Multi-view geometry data
===============

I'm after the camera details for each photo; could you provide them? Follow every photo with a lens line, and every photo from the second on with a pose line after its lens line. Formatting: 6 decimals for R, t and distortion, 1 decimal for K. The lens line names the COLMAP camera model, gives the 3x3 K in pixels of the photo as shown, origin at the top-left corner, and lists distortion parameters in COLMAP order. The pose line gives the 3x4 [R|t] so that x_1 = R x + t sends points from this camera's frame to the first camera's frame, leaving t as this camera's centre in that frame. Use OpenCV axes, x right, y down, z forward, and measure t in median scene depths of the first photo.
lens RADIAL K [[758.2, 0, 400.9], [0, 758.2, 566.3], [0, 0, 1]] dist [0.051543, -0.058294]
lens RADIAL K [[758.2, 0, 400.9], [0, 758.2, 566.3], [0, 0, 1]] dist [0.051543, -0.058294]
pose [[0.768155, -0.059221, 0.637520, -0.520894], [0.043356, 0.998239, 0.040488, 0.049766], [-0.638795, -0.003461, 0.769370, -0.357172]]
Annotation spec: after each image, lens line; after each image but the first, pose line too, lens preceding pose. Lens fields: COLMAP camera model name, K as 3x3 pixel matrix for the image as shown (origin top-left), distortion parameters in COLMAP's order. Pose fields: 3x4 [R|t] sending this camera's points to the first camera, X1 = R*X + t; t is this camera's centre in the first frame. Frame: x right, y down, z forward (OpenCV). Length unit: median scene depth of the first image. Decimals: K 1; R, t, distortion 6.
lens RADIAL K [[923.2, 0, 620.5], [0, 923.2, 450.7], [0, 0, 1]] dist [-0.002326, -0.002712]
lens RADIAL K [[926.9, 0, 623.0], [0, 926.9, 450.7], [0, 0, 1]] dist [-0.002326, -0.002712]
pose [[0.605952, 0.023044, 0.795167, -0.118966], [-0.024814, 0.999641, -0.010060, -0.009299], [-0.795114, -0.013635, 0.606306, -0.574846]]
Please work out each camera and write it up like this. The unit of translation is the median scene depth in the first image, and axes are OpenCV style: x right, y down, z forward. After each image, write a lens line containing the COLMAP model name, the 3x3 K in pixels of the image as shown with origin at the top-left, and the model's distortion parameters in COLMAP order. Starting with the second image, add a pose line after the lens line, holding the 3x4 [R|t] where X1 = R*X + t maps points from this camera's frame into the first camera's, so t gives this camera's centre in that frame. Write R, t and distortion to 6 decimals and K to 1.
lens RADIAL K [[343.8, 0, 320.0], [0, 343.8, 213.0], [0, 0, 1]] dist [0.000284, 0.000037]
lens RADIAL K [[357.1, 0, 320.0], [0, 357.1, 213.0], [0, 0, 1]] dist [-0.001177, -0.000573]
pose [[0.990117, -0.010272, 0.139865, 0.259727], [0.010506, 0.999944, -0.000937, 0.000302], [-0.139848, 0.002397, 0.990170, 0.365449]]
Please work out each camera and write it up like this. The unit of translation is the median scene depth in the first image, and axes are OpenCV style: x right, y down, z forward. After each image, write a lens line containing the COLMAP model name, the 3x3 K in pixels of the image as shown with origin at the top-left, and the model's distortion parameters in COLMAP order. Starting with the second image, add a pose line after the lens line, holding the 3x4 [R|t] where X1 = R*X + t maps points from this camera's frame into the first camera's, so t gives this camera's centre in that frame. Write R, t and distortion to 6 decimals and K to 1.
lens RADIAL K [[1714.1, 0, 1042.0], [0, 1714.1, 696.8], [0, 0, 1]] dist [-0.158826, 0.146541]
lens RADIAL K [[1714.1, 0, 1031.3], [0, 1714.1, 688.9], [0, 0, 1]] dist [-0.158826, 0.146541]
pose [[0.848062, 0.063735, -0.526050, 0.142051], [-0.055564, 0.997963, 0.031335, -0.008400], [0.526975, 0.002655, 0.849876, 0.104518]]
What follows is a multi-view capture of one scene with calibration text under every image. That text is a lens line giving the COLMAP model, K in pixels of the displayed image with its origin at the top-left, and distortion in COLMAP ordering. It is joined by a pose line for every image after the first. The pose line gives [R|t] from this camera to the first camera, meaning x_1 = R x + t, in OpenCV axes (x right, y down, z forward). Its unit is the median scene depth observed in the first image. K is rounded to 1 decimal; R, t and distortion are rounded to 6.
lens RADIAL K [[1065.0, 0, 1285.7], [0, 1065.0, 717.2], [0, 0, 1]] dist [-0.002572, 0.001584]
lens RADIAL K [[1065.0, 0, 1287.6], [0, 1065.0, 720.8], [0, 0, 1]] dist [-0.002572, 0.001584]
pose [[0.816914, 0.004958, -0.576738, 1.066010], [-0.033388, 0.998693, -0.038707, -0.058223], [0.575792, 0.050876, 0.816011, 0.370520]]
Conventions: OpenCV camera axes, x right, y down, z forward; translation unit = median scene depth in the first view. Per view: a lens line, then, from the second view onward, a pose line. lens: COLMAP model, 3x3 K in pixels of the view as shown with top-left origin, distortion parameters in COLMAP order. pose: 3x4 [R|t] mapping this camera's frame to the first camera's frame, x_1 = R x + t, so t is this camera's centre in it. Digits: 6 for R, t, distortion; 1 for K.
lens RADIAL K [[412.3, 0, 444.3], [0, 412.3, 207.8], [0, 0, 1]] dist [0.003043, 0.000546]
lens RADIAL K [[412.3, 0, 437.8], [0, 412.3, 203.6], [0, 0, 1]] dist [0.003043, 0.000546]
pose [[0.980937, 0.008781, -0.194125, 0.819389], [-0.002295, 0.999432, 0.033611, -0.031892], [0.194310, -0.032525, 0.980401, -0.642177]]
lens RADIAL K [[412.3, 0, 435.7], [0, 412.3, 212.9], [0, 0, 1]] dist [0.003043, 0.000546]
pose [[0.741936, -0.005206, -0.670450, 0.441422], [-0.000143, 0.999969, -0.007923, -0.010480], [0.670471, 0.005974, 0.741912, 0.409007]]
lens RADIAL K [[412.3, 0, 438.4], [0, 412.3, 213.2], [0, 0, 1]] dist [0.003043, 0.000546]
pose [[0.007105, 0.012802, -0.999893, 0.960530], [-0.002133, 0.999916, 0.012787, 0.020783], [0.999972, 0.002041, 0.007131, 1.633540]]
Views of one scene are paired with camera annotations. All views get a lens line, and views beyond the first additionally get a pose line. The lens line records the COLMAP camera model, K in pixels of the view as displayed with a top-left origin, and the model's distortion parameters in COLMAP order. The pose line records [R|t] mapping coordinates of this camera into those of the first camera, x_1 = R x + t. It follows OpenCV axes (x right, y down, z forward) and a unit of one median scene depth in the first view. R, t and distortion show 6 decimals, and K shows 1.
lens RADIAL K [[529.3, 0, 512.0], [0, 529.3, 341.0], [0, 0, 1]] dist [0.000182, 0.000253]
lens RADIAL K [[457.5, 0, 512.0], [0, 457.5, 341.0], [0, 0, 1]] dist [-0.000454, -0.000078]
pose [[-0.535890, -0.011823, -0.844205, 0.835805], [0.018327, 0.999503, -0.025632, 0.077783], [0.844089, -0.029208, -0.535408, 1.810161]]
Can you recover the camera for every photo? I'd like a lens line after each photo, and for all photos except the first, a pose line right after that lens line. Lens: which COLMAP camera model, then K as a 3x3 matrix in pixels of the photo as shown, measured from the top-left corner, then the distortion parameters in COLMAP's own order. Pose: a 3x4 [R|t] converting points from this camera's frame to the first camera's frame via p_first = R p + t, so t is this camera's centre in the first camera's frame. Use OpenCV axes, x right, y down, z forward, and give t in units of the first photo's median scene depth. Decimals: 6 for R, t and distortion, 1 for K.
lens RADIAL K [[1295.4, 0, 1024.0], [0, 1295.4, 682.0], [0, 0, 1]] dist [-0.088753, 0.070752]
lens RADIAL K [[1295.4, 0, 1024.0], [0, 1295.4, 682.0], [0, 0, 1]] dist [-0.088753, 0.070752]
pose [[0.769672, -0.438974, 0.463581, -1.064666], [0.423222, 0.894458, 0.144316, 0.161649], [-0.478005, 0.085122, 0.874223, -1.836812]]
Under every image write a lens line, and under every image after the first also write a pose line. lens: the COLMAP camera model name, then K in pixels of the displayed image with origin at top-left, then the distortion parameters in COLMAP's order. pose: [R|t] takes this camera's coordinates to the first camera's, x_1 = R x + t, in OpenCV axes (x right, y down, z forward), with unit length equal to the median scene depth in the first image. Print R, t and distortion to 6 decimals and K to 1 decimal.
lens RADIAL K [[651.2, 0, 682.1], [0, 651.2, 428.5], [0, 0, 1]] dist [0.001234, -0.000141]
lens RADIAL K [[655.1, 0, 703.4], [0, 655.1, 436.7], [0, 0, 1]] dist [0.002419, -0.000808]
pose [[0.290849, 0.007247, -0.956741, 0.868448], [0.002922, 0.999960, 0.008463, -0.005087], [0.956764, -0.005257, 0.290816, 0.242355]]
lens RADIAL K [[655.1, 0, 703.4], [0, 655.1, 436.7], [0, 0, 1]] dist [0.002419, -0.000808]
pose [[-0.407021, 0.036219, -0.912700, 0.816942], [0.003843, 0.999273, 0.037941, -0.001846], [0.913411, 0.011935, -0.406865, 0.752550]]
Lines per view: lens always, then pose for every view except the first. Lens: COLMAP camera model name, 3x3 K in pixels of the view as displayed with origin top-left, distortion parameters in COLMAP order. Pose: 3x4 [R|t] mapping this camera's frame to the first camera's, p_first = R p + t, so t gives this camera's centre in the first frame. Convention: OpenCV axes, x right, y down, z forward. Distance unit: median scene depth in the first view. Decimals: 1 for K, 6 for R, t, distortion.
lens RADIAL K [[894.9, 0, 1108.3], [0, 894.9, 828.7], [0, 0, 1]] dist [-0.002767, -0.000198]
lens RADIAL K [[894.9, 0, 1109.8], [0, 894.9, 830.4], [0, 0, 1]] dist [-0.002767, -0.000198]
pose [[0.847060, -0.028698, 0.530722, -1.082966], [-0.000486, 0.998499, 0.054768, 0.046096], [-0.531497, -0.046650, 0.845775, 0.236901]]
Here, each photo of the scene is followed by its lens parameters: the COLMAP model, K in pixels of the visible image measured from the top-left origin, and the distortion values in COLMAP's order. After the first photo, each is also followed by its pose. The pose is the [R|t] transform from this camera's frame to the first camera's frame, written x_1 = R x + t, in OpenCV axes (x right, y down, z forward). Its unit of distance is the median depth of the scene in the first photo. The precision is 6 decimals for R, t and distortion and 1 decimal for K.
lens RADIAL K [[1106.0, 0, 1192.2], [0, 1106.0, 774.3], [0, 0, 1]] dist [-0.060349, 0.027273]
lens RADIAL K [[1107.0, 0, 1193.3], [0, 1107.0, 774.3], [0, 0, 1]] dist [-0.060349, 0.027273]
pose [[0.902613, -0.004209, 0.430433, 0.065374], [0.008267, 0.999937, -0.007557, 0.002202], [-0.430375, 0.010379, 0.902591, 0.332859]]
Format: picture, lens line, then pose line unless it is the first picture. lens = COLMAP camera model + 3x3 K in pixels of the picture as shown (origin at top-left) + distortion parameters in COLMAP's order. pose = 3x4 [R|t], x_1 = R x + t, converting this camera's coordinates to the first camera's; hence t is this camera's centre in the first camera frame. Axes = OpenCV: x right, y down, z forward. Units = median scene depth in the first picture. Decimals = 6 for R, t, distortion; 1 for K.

===============

» Problem to work on
Each line from the one containing "Here, each photo" to the last line above must be returned exactly, and no line outside that range.

» Output of the exercise
Here, each photo of the scene is followed by its lens parameters: the COLMAP model, K in pixels of the visible image measured from the top-left origin, and the distortion values in COLMAP's order. After the first photo, each is also followed by its pose. The pose is the [R|t] transform from this camera's frame to the first camera's frame, written x_1 = R x + t, in OpenCV axes (x right, y down, z forward). Its unit of distance is the median depth of the scene in the first photo. The precision is 6 decimals for R, t and distortion and 1 decimal for K.
lens RADIAL K [[1106.0, 0, 1192.2], [0, 1106.0, 774.3], [0, 0, 1]] dist [-0.060349, 0.027273]
lens RADIAL K [[1107.0, 0, 1193.3], [0, 1107.0, 774.3], [0, 0, 1]] dist [-0.060349, 0.027273]
pose [[0.902613, -0.004209, 0.430433, 0.065374], [0.008267, 0.999937, -0.007557, 0.002202], [-0.430375, 0.010379, 0.902591, 0.332859]]
Format: picture, lens line, then pose line unless it is the first picture. lens = COLMAP camera model + 3x3 K in pixels of the picture as shown (origin at top-left) + distortion parameters in COLMAP's order. pose = 3x4 [R|t], x_1 = R x + t, converting this camera's coordinates to the first camera's; hence t is this camera's centre in the first camera frame. Axes = OpenCV: x right, y down, z forward. Units = median scene depth in the first picture. Decimals = 6 for R, t, distortion; 1 for K.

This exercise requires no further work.